IF anyone doubted that we live in Rip-Off Britain, the headlines of the last few days should be enough to convince them. "Oil giants accused of profiteering on high petrol prices" said one, pointing out that while oil prices had fallen 25 per cent since mid-July, prices were still up at the pumps.
"Two hundred years to claw back the cost of solar panels" read another, after the Royal Institute of Chartered Surveyors did the maths.
"Credit card companies reduce monthly payments to increase debt" was another, along with "3.4 million people ne
ed 31 years to repay credit card debt". Thirty-one years!
And, of course, we face ever-increasing food costs which are, frankly, impossible to justify.
The headlines may be doom-laden, but at least we should be thankful we have a sufficiently free press to let us know we are being fleeced.
Unfortunately, we know by experience that absolutely nothing will be done as a result. Despite the oil companies, supermarkets and even some financial institutions continuing to declare huge profits, there seems to be no way to protect Joe Public against corporate greed and exploitation.
Debt is a major issue and most worrying is the fact that credit card spending in the UK increased by an average of £179 million, quarter to quarter, in the last year.
In simple terms that means that, despite the credit crunch, despite all the banking insecurities and rising prices, we are still digging ourselves further and further into debt, apparently hoping that by some miracle, lottery win or unexpected bequest, we will be able to pay it all off.
The rot began somewhere around the Seventies or Eighties and accelerated up to the present day. It was the implanting of the idea that "everybody lives on credit". In fact, not so long ago, the only major debt a family carried was a mortgage and perhaps one or two hire- purchase agreements. People did not, by and large, live on credit.
Six years ago I got my first credit card. Five years ago I paid it off and cut it up. It was simply the most expensive and punitive way of borrowing money. All around me, friends and colleagues were saying I was a dinosaur and lecturing me that in this day and age, if I didn't have borrowings and therefore a credit rating, I was a second-class citizen.
One girl I knew swore by her system of having nine credit cards on the go at once so that she could switch debt around, go for interest-free introductory offers and merrily juggle her money around in the air. That's where the money stayed . . . in the air. Indeed "her" money didn't exist – until the day came, as it inevitably would, where it had to somehow materialise in her pocket to be paid back to the lender.

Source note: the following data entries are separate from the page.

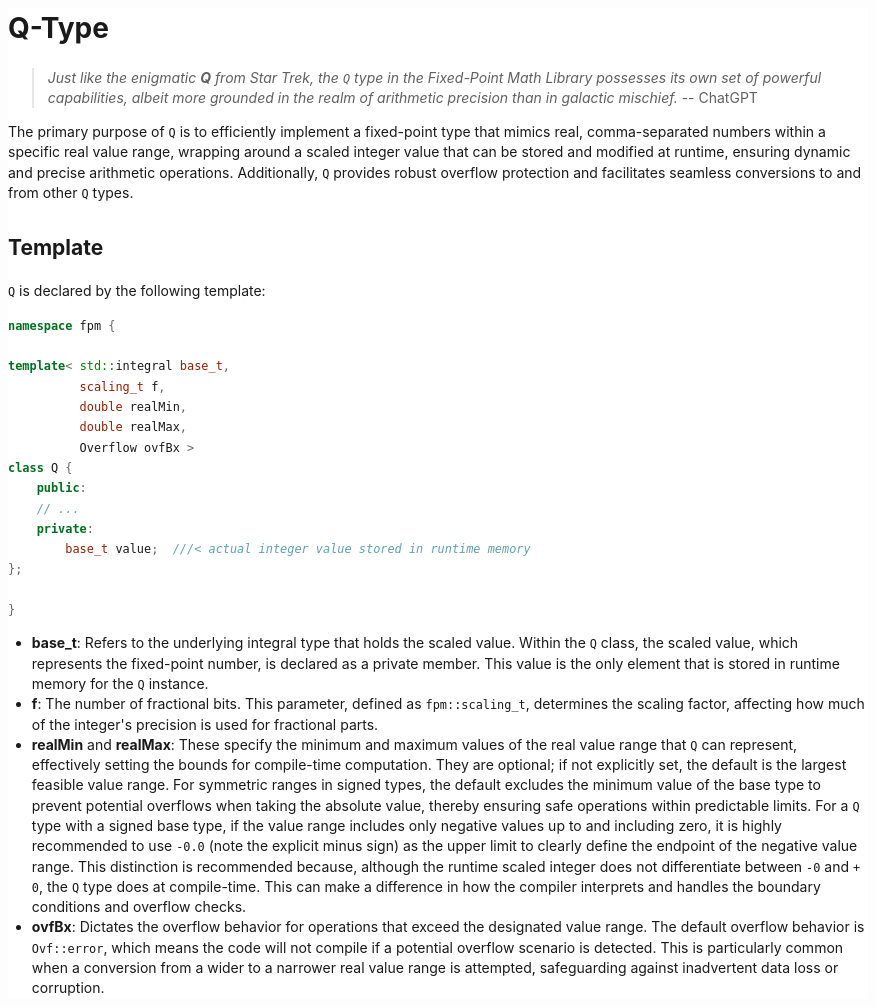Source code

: # Q-Type

> *Just like the enigmatic **Q** from Star Trek, the `Q` type in the Fixed-Point Math Library possesses its own set of powerful capabilities, albeit more grounded in the realm of arithmetic precision than in galactic mischief.* -- ChatGPT

The primary purpose of `Q` is to efficiently implement a fixed-point type that mimics real, comma-separated numbers within a specific real value range, wrapping around a scaled integer value that can be stored and modified at runtime, ensuring dynamic and precise arithmetic operations. Additionally, `Q` provides robust overflow protection and facilitates seamless conversions to and from other `Q` types.

## Template

`Q` is declared by the following template:

```cpp
namespace fpm {

template< std::integral base_t,
          scaling_t f,
          double realMin,
          double realMax,
          Overflow ovfBx >
class Q {
    public:
    // ...
    private:
        base_t value;  ///< actual integer value stored in runtime memory
};

}
```

- **base_t**: Refers to the underlying integral type that holds the scaled value. Within the `Q` class, the scaled value, which represents the fixed-point number, is declared as a private member. This value is the only element that is stored in runtime memory for the `Q` instance.
- **f**: The number of fractional bits. This parameter, defined as `fpm::scaling_t`, determines the scaling factor, affecting how much of the integer's precision is used for fractional parts.
- **realMin** and **realMax**: These specify the minimum and maximum values of the real value range that `Q` can represent, effectively setting the bounds for compile-time computation. They are optional; if not explicitly set, the default is the largest feasible value range. For symmetric ranges in signed types, the default excludes the minimum value of the base type to prevent potential overflows when taking the absolute value, thereby ensuring safe operations within predictable limits. For a `Q` type with a signed base type, if the value range includes only negative values up to and including zero, it is highly recommended to use `-0.0` (note the explicit minus sign) as the upper limit to clearly define the endpoint of the negative value range. This distinction is recommended because, although the runtime scaled integer does not differentiate between `-0` and `+0`, the `Q` type does at compile-time. This can make a difference in how the compiler interprets and handles the boundary conditions and overflow checks.
- **ovfBx**: Dictates the overflow behavior for operations that exceed the designated value range. The default overflow behavior is `Ovf::error`, which means the code will not compile if a potential overflow scenario is detected. This is particularly common when a conversion from a wider to a narrower real value range is attempted, safeguarding against inadvertent data loss or corruption.
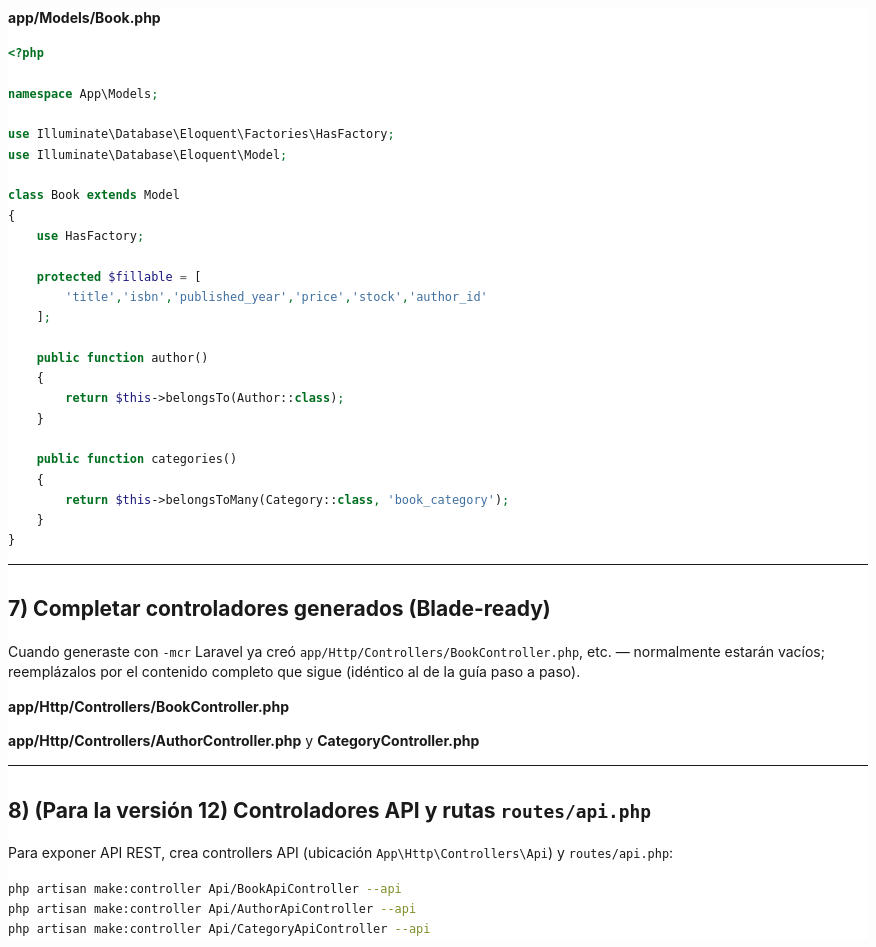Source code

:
 ```php
```

**app/Models/Book.php**
```php
<?php

namespace App\Models;

use Illuminate\Database\Eloquent\Factories\HasFactory;
use Illuminate\Database\Eloquent\Model;

class Book extends Model
{
    use HasFactory;

    protected $fillable = [
        'title','isbn','published_year','price','stock','author_id'
    ];

    public function author()
    {
        return $this->belongsTo(Author::class);
    }

    public function categories()
    {
        return $this->belongsToMany(Category::class, 'book_category');
    }
}
```

---
## 7) Completar controladores generados (Blade-ready) 

Cuando generaste con `-mcr` Laravel ya creó `app/Http/Controllers/BookController.php`, etc. — normalmente estarán vacíos; reemplázalos por el contenido completo que sigue (idéntico al de la guía paso a paso).

**app/Http/Controllers/BookController.php**

**app/Http/Controllers/AuthorController.php** y **CategoryController.php**

---
## 8) (Para la versión 12) Controladores API y rutas `routes/api.php`

Para exponer API REST, crea controllers API (ubicación `App\Http\Controllers\Api`) y `routes/api.php`:
```bash
php artisan make:controller Api/BookApiController --api
php artisan make:controller Api/AuthorApiController --api
php artisan make:controller Api/CategoryApiController --api
```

Not surprisingly she had clothes, computers, mobile phones and all manner of luxuries that at the time I couldn't afford, having deprived myself of access to the bottomless pit of cash offered to me by credit companies.
It is more by luck than good sense that I am not now saddled with debt so I don't claim to be any more clever or wiser than anyone else.
But one thing I do know is that the only way to bring prices down and to stop being more regularly fleeced than a Suffolk ewe is to stop buying and borrowing things that you don't desperately need. Cut the demand and watch prices fall.
I do most of my shopping at Lidl and make my own bread, jams and chutney. Himself grows veg and fruit. If I could get a cow in the back garden, I'd milk it. We will run our already second-hand car until it dies of old age and buy as little petrol as possible. Instead of solar panels, I'll wear an extra jumper. If only I had the looks I'd be Felicity Kendall.
Don't be bamboozled by accountant-talk that if we all stop spending, things will only get worse for the economy. Join me. We're in a recession. Batten down the hatches and play the market at its own game.
Car park cureGood news that parking charges are to be scrapped at hospitals. Bad news that it doesn't include the Edinburgh Royal Infirmary, thanks to its private funding contracts.
Apparently there are fears that the soon-to-be free Western General car parks will be taken over by cheap-skate commuters lacking in social conscience.
Having had breast cancer, I know only too well the difficulties of parking at the Western for clinic appointments. Even now there's usually at least a half-hour wait to get a place.
But the solution is surely to copy the system at the Dundee Street complex in Fountainbridge. Enter the car park, take your ticket, then have it scanned and coded at the ward you are visiting or the clinic you are attending.
The ticket machine on the way out reads the code and charges you £0.00. For all I care they can charge £50 to people with no business at the hospital and no concern for the patients, visitors and staff they are displacing.